If Streets Could Talk: Williamsburg

Thirteen years ago, my wife and I decided it was time to purchase a home. Living in Toronto seemed unattainable and as a University of Waterloo alumnus, my wife was partial to Waterloo. Plus, it was close to family in Stratford and Kitchener. Soon after we started our search, I was lucky to get hired by a non-profit association in Kitchener. Since my wife was still working in Toronto, we decided that southwest Kitchener was the place to look.

We had family and friends that showed us established communities. However, we both thought a fresh start in a new community would work best for our family and meet our needs.  We chose Williamsburg, which is situated with Fischer-Hallman Road to the east, Trussler Road to the west, Bleams Road to the south and the 7/8 Expressway to the north.

Williamsburg seemed to be a community that was going to grow and would have that rich diversity we enjoyed so much as Torontonians. We purchased a new build and took a leap of faith that it would meet all our needs. When we purchased our lot, we could see a few existing homes on our street — Periwinkle Street — and those around us. We were also excited about the community facilities that were newly built or planned, like the schools, shops, parks and trails.

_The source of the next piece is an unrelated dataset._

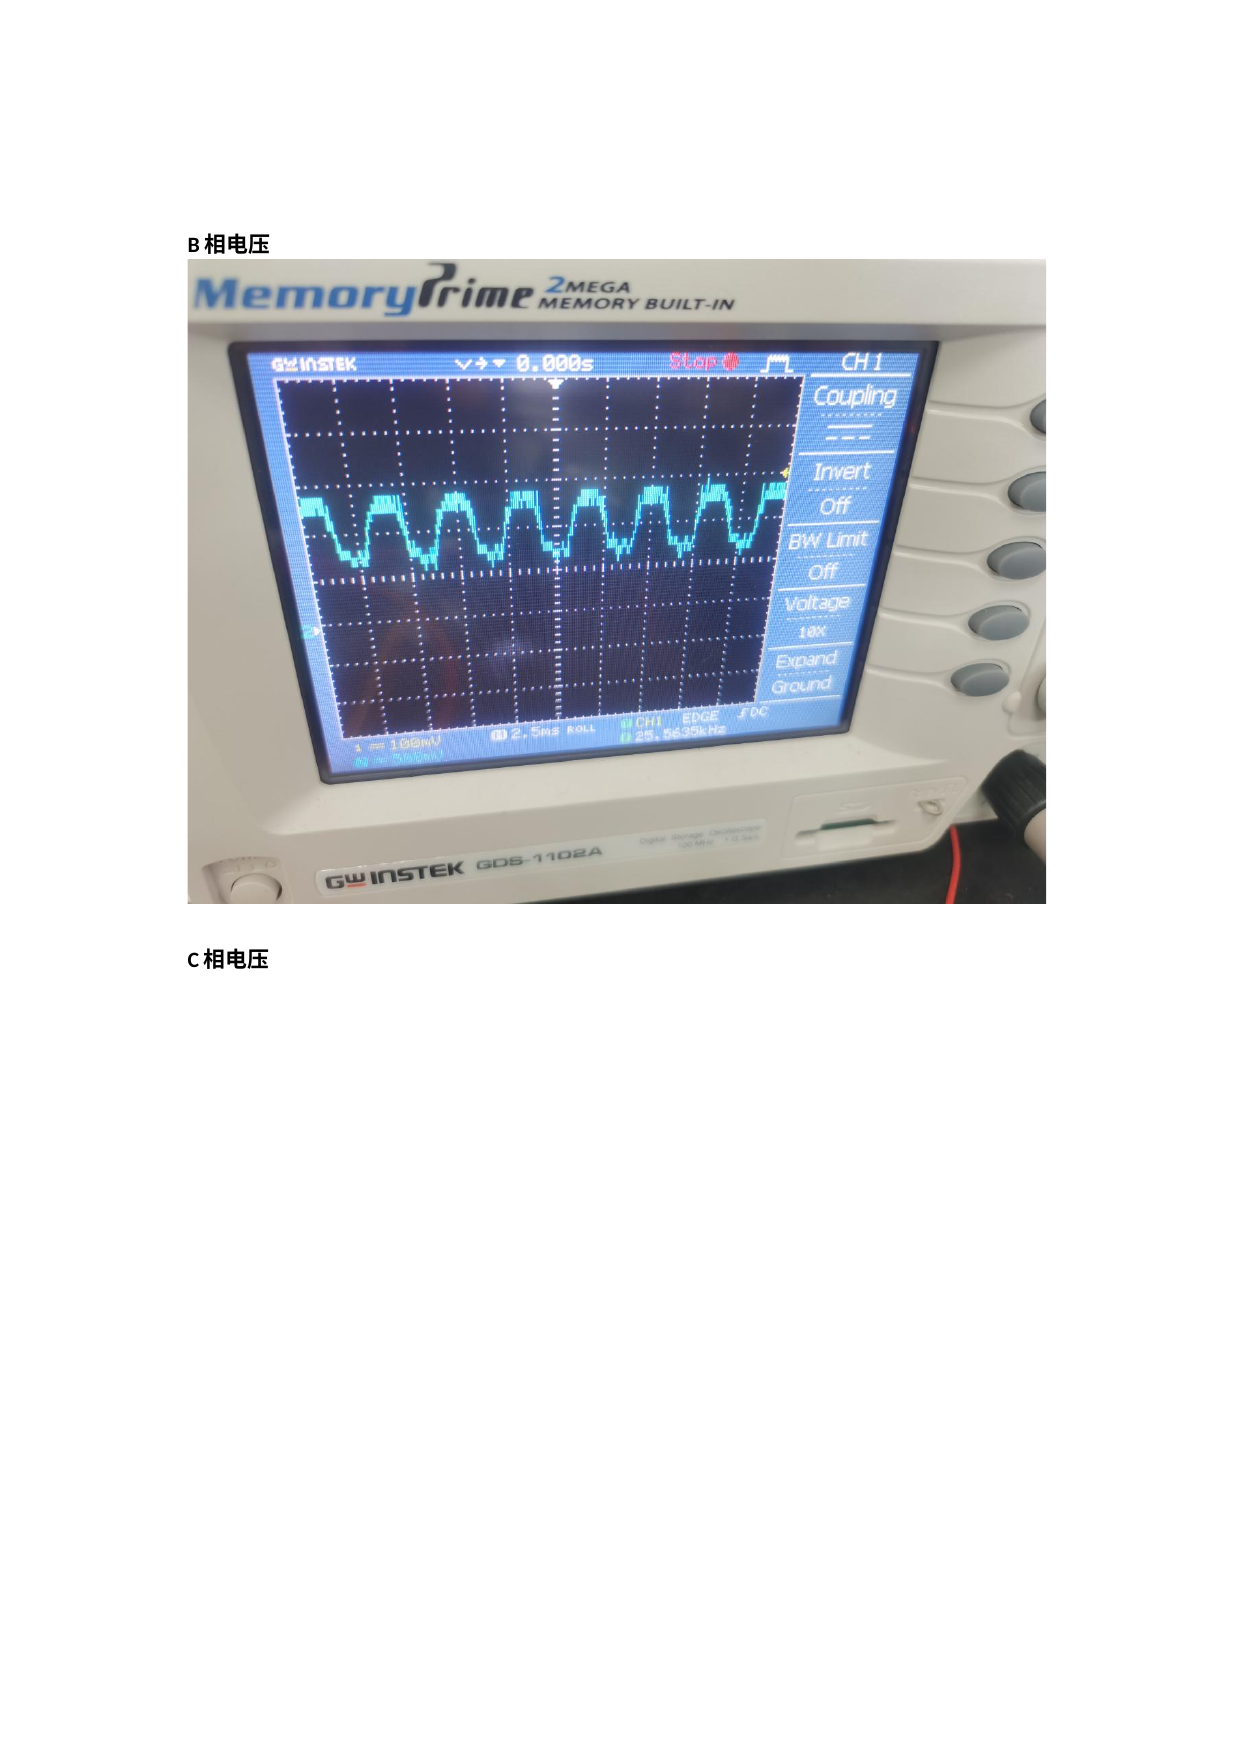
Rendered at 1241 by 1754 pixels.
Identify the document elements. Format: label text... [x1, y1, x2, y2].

text C相电压 [187, 942, 1053, 974]
text B相电压 [187, 227, 1053, 259]
picture [187, 259, 1047, 904]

Today, the Williamsburg Community is home to 5,000 households, 17,000 people and a variety of mixed-use housing, commercial and green space.  What makes this community special is the diversity of the people who live here. I have neighbours from Guyana, China and Portugal, just to name a few.

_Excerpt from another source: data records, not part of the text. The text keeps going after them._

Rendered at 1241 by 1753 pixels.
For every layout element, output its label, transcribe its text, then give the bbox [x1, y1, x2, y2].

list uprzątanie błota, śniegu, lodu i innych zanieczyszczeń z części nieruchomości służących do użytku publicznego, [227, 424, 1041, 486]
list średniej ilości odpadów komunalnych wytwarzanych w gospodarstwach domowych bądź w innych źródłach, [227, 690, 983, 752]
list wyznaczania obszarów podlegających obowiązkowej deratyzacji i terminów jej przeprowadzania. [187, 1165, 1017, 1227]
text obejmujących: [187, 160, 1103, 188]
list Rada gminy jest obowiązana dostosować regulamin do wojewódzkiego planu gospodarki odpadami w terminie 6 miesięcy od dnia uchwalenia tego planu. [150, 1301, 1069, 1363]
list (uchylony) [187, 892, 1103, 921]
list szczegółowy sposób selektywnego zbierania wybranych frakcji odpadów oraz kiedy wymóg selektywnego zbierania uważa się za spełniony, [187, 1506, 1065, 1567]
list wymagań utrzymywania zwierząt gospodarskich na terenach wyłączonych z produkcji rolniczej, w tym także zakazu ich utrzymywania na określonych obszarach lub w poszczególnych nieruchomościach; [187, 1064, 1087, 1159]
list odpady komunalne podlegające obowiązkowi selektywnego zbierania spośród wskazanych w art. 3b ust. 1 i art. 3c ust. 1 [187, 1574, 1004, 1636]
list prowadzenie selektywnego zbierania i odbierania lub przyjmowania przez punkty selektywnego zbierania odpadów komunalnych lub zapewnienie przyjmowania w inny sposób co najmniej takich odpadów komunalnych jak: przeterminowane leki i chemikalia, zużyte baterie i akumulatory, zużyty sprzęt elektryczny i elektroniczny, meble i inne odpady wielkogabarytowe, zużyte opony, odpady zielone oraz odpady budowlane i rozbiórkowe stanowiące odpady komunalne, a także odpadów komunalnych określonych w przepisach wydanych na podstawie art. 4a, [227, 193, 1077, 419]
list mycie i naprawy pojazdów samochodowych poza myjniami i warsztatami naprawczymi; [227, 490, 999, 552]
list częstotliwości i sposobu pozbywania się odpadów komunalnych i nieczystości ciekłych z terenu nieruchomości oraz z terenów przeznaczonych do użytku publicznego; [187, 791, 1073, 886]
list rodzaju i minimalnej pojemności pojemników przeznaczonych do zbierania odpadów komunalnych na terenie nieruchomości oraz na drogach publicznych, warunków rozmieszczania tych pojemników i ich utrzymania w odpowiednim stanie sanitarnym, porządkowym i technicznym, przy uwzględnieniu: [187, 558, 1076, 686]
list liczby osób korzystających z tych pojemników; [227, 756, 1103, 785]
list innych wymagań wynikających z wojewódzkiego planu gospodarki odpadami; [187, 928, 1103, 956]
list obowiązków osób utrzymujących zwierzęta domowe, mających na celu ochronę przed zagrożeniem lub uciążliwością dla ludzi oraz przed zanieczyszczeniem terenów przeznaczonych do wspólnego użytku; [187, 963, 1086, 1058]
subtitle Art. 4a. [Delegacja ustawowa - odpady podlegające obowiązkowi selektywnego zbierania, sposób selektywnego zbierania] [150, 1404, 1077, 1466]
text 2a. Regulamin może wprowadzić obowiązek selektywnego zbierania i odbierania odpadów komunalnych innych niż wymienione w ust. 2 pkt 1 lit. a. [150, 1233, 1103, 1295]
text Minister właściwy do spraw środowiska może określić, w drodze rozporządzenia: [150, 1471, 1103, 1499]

Our community is a mix of couples, new parents, established families with school-age children, young adults, and older adults that are accessing newly built low-rise condos and long-term care options. In some cases, households are multigenerational.

Families were quick to put up fences around the small backyards you see in Williamsburg, presumably to provide a safe play area for young children and to provide privacy. My wife, who is originally from Prince Edward Island, and I didn’t want a fence. We felt that it would make our small yard look even smaller. Although we are fenced in on two sides, there is no fence between our one neighbour and us, even after 13 years of living here. This creates an even bigger space in our tiny backyards; our yard is often the place to be for the neighbourhood kids to play soccer and have races.

While recently speaking to my neighbours about fenced in yards, some commented that they put them up for a safe play area, but found that their children didn’t want to play in the backyard. They’d rather play in the front yard where they can see all of their friends. In fact, some neighbours are thinking it might be time to take down those fences.

In Williamsburg, despite being a 15+ year established community, we have the challenge of being a somewhat transient community. We have many people moving in for short periods of time to flip homes, or moving here from Toronto, or to find more affordable housing.

Unfortunately they don’t take the time to get to know our community.  Recent statics put the turnover at close to 30 per cent, annually.

On my street, with over 75 mixed-use housing units, we are one of the maybe 12 homeowners that are the original buyers from day one. We’ve experienced the challenge of disengagement within this transient neighbourhood first-hand.

When we first moved in, my neighbours and I used to put on a street party. We spoke to all the homeowners on our street and got permission to close the entire street for the party. We had games for the kids, challenges for the adults and all contributed to a potluck. In order to close the street down, you need unanimous permission from every homeowner. This was easy to get in the beginning.

After at five years, we found that many of the new homeowners were surprised to hear of our plans and, in fact, were not interested. At times, it has been difficult to engage people and build up interest in participating in local events like a street party, community festivals or meetings about traffic calming. Our local community association has really helped to build a sense of community in Williamsburg and they do great things within the community with very limited community space.  For many years, recreation facilities in this area have been pushed back to accommodate other projects, but the community association has taken a creative approach to programs and services. They utilize all three schools, local churches and the long-term care residence to provide affordable programming within the community, such as pre-school, conversation circle, ballroom dancing, fitness programs, special events and so much more. We can now see more social cohesion within our community and neighbours are once again getting to know and support one another.

I’m glad that my family chose this community to call home and will continue to do so as long as we have great neighbours, schools, businesses and diverse community programming. It’s like a small town within a city where it’s possible to know everybody’s name. All it takes is a friendly “hello.”